» **INSTRUCTION**: In the entries that follow, the line with "PRO COMO O PRIMEIRO FLAGSHIP COM" opens the range and the line with "Av. Mariscal Andrés" closes it; repeat that range exactly, both lines included.
━━━
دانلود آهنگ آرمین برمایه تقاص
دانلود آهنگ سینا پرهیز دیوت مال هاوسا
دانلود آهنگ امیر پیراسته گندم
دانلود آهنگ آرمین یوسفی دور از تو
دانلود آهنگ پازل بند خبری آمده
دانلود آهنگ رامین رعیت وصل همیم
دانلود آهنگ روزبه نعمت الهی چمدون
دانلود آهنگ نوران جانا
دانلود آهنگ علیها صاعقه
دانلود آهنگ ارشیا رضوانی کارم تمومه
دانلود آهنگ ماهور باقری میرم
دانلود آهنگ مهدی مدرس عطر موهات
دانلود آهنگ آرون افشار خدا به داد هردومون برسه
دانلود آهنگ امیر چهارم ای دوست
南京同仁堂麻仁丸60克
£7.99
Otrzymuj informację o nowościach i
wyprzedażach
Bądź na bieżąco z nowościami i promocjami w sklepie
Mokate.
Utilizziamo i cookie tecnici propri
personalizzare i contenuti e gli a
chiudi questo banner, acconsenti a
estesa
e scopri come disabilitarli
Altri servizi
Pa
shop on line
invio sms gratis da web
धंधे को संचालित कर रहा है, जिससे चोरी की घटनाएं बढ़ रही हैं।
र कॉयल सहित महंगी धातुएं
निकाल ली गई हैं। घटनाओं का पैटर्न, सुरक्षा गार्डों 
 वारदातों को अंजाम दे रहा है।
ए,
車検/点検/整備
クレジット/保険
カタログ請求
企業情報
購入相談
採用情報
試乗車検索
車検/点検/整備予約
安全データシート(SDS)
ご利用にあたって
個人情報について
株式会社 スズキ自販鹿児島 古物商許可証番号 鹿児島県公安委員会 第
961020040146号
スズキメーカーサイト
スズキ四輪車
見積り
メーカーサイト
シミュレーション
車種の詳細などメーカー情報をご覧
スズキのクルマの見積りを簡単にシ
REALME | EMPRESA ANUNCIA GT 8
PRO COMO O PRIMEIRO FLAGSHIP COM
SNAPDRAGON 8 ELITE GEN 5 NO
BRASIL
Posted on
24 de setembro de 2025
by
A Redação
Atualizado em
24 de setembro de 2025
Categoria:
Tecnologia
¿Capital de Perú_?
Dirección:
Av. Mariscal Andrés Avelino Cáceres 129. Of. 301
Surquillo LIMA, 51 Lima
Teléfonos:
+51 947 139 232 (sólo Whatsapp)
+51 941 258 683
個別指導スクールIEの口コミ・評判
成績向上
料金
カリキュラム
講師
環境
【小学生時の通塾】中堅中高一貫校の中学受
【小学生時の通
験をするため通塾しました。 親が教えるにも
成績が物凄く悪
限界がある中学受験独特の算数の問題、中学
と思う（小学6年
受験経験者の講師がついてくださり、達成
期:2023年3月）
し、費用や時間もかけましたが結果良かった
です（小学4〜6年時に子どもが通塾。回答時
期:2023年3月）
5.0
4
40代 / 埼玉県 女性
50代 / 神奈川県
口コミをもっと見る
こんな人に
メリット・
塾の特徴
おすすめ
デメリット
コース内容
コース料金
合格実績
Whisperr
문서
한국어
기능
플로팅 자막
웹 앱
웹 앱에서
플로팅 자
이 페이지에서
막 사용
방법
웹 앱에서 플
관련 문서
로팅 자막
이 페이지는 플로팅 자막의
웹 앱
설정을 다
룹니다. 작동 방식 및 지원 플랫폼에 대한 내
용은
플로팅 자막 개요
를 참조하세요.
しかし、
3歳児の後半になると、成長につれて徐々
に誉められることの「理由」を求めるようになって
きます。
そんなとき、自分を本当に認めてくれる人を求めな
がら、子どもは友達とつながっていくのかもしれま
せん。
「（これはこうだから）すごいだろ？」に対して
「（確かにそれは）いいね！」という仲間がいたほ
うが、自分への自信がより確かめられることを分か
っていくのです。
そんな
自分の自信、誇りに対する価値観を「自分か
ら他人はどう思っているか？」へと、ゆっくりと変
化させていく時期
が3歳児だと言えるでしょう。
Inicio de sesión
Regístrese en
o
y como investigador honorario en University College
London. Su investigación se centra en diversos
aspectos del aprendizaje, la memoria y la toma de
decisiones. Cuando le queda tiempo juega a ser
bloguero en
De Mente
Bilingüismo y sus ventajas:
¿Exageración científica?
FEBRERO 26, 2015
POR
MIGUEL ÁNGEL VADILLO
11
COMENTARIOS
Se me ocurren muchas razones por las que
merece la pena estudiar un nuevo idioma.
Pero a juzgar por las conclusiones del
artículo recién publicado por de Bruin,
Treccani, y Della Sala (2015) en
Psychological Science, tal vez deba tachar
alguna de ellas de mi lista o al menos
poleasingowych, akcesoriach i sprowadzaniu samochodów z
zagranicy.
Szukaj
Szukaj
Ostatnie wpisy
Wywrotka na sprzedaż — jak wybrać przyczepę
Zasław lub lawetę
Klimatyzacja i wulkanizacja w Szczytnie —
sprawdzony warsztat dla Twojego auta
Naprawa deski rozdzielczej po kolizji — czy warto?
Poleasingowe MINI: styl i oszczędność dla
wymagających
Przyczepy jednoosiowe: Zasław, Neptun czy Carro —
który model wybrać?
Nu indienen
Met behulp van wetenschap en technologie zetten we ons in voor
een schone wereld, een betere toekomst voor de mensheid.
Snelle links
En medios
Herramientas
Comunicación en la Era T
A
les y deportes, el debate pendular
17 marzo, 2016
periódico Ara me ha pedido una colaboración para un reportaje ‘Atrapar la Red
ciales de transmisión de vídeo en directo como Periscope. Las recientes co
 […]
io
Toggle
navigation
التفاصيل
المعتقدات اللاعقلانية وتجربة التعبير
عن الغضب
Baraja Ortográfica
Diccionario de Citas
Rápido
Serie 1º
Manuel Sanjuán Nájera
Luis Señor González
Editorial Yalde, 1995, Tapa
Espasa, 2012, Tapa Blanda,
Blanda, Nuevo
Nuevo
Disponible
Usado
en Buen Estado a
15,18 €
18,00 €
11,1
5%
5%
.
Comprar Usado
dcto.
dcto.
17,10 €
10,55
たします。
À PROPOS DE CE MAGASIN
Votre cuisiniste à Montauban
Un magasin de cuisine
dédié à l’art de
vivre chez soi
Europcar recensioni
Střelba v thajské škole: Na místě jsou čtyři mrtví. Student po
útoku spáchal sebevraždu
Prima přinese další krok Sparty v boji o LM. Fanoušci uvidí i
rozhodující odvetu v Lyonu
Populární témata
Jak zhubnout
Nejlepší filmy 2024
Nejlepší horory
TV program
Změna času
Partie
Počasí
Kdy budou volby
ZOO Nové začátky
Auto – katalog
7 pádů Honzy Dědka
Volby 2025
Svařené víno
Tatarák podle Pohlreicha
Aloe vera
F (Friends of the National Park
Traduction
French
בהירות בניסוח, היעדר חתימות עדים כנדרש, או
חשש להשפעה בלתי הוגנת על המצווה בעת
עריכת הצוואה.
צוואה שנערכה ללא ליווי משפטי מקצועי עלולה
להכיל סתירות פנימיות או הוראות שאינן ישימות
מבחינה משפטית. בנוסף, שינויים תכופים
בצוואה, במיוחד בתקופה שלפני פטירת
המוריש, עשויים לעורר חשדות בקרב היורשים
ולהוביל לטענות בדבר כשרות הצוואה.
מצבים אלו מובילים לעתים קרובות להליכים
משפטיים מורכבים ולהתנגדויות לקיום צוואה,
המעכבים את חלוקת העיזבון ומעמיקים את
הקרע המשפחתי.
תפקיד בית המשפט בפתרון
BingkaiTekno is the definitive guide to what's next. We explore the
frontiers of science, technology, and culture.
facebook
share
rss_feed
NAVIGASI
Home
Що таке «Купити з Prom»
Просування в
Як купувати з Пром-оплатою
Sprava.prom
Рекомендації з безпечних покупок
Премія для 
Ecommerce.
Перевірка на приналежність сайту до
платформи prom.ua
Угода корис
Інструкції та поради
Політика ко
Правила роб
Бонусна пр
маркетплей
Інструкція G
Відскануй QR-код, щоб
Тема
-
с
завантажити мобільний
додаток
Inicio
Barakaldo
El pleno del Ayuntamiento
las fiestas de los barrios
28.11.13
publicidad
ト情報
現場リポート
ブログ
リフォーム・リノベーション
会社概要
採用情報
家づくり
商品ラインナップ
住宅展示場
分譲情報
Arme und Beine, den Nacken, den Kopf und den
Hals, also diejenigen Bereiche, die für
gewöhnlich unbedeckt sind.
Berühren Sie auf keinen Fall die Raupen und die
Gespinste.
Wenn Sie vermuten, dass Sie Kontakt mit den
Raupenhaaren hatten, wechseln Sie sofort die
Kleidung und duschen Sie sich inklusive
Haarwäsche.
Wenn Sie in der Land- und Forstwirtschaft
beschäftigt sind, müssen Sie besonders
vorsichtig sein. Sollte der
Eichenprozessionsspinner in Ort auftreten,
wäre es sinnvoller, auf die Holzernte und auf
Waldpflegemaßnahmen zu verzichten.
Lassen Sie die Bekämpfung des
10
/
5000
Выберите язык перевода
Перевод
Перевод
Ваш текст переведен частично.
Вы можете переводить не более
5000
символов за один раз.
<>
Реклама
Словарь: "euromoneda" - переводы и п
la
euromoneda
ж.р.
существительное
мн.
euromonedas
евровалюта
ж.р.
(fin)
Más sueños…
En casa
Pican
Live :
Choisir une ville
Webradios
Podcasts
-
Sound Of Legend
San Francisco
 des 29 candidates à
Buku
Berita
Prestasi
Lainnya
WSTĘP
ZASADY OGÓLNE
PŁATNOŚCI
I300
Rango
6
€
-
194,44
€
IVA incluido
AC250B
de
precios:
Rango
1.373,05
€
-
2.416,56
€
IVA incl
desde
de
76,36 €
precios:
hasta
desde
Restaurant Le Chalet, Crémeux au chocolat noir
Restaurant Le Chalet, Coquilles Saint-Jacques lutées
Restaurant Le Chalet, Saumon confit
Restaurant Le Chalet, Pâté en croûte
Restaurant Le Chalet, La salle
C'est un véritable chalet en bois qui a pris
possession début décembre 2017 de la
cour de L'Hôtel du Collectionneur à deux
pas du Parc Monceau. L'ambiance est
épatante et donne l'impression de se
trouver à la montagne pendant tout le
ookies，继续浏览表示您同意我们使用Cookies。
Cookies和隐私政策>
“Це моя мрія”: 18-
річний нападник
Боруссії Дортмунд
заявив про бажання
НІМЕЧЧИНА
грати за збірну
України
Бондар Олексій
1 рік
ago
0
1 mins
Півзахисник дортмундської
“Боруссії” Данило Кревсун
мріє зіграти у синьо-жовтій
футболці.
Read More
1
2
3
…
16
━━━
» **RESPONSE TO THIS TASK**:
PRO COMO O PRIMEIRO FLAGSHIP COM
SNAPDRAGON 8 ELITE GEN 5 NO
BRASIL
Posted on
24 de setembro de 2025
by
A Redação
Atualizado em
24 de setembro de 2025
Categoria:
Tecnologia
¿Capital de Perú_?
Dirección:
Av. Mariscal Andrés Avelino Cáceres 129. Of. 301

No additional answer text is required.